::: Given data :::
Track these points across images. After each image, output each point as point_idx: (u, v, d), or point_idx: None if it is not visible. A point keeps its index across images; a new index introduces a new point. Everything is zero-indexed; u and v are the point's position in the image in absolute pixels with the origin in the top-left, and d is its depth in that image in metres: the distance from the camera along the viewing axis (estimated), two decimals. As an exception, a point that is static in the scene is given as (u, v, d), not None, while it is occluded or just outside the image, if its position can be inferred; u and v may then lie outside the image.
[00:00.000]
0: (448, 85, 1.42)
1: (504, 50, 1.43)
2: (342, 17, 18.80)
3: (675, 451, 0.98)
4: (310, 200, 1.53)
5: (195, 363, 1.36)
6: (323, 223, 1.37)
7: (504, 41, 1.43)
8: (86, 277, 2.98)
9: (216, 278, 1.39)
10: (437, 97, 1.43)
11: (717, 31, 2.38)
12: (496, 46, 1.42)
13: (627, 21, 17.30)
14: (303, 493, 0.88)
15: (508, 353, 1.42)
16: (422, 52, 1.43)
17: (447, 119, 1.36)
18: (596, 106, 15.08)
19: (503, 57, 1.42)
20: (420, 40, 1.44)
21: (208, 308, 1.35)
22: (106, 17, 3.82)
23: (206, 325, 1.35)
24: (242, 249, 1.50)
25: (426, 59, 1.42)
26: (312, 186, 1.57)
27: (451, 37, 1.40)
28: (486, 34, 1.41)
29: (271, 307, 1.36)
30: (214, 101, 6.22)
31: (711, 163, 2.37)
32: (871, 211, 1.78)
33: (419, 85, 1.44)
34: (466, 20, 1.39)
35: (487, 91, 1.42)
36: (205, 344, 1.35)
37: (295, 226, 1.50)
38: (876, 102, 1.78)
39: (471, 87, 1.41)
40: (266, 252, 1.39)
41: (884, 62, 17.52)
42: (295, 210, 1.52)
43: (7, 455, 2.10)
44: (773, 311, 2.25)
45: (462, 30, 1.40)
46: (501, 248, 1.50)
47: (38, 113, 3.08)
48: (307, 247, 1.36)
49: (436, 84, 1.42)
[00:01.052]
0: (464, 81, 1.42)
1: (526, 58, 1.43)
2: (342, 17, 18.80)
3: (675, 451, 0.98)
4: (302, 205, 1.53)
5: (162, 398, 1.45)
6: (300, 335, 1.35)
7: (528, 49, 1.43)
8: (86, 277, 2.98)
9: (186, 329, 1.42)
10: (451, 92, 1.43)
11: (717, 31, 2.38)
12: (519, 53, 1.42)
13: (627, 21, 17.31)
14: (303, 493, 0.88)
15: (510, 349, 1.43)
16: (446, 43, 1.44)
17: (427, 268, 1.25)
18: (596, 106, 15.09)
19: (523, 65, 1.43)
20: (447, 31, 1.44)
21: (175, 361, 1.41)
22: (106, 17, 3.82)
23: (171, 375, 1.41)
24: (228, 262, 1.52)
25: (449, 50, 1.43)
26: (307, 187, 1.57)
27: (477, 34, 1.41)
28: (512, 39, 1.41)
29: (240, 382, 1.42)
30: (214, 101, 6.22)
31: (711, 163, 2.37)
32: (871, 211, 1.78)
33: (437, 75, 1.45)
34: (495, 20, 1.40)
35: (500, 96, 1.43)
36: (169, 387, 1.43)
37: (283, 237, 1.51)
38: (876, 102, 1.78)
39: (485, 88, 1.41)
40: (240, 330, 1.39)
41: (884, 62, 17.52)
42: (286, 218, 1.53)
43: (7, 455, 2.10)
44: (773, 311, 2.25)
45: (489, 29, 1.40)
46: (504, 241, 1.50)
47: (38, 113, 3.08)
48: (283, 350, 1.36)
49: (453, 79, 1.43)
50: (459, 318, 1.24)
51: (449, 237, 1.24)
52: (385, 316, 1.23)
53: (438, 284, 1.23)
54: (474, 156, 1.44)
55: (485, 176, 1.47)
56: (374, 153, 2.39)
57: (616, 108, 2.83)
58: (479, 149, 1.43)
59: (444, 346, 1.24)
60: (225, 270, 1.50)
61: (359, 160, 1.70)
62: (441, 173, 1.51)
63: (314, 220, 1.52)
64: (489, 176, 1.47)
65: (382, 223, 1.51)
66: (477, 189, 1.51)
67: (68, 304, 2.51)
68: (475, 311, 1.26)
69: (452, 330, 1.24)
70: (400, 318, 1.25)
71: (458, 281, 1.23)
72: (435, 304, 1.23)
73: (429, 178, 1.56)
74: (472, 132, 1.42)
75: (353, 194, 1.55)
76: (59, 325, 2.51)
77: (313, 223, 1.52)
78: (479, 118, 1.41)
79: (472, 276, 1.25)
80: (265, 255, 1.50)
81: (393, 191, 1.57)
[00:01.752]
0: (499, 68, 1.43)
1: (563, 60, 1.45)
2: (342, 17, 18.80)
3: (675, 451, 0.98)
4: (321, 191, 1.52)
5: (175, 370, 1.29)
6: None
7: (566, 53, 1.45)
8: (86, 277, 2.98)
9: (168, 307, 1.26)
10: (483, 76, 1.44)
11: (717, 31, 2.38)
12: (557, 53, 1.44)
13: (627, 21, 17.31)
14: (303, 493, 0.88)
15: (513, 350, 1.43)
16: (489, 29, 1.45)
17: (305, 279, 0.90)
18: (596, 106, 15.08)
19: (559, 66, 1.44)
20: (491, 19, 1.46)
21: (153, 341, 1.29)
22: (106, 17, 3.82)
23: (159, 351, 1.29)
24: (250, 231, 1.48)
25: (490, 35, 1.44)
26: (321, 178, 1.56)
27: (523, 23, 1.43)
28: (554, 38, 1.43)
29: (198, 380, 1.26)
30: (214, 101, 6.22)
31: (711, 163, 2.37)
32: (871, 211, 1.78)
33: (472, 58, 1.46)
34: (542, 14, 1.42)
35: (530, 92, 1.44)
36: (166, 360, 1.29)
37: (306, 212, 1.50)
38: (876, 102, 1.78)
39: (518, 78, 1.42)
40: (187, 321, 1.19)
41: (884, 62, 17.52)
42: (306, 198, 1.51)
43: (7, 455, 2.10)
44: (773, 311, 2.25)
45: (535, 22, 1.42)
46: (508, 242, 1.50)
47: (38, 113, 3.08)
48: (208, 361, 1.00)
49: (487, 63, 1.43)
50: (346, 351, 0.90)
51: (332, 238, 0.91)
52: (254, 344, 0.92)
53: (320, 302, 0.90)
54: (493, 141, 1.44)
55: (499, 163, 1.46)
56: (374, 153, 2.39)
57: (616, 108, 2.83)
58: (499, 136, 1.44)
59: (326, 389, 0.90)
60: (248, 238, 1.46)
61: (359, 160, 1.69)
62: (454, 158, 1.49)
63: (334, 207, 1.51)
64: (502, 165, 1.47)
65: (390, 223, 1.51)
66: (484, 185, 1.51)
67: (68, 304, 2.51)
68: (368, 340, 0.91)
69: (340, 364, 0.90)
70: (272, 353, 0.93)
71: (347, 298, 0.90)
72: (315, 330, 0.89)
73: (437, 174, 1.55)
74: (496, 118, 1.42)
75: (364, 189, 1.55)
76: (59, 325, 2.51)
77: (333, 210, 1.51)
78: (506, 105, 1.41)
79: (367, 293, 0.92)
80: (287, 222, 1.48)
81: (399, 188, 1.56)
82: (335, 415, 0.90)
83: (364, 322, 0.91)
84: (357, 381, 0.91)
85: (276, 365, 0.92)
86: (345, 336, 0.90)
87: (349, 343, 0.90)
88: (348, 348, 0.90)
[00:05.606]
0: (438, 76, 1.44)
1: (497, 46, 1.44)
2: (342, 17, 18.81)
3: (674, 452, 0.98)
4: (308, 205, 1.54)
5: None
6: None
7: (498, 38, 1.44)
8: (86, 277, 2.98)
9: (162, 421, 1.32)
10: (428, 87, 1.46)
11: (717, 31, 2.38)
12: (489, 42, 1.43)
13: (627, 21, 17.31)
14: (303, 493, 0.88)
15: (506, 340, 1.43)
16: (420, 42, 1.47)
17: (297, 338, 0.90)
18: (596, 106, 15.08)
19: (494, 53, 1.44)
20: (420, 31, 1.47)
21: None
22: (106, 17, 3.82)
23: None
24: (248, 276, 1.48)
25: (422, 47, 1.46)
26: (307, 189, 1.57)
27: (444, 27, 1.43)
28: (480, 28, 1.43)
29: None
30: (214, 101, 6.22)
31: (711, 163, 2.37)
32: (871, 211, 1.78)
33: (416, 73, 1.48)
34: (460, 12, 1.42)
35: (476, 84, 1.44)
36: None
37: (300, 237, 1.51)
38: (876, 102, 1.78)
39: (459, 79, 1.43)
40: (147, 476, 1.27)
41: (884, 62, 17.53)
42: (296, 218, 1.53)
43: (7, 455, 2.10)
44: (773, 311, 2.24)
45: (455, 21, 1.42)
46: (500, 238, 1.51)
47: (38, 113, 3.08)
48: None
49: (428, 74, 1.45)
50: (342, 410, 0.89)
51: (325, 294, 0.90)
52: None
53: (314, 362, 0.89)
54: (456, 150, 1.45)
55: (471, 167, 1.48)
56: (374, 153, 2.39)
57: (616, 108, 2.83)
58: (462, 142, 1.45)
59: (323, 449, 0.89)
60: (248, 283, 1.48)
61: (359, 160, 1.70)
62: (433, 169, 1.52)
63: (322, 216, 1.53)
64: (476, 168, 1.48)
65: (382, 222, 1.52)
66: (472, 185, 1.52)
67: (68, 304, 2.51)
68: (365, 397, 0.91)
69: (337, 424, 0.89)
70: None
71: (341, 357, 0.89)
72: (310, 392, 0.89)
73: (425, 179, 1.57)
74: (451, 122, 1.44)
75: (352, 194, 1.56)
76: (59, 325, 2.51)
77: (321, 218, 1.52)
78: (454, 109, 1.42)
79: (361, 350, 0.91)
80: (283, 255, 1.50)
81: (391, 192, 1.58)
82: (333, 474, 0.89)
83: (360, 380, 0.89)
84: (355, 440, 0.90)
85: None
:::
§ Work task
Could you reproduce, exactly, every line above from the line with "9: (216, 278, 1.39)" to the line with "25: (426, 59, 1.42)", and no other line? Both ends count.

§ Result for this task
9: (216, 278, 1.39)
10: (437, 97, 1.43)
11: (717, 31, 2.38)
12: (496, 46, 1.42)
13: (627, 21, 17.30)
14: (303, 493, 0.88)
15: (508, 353, 1.42)
16: (422, 52, 1.43)
17: (447, 119, 1.36)
18: (596, 106, 15.08)
19: (503, 57, 1.42)
20: (420, 40, 1.44)
21: (208, 308, 1.35)
22: (106, 17, 3.82)
23: (206, 325, 1.35)
24: (242, 249, 1.50)
25: (426, 59, 1.42)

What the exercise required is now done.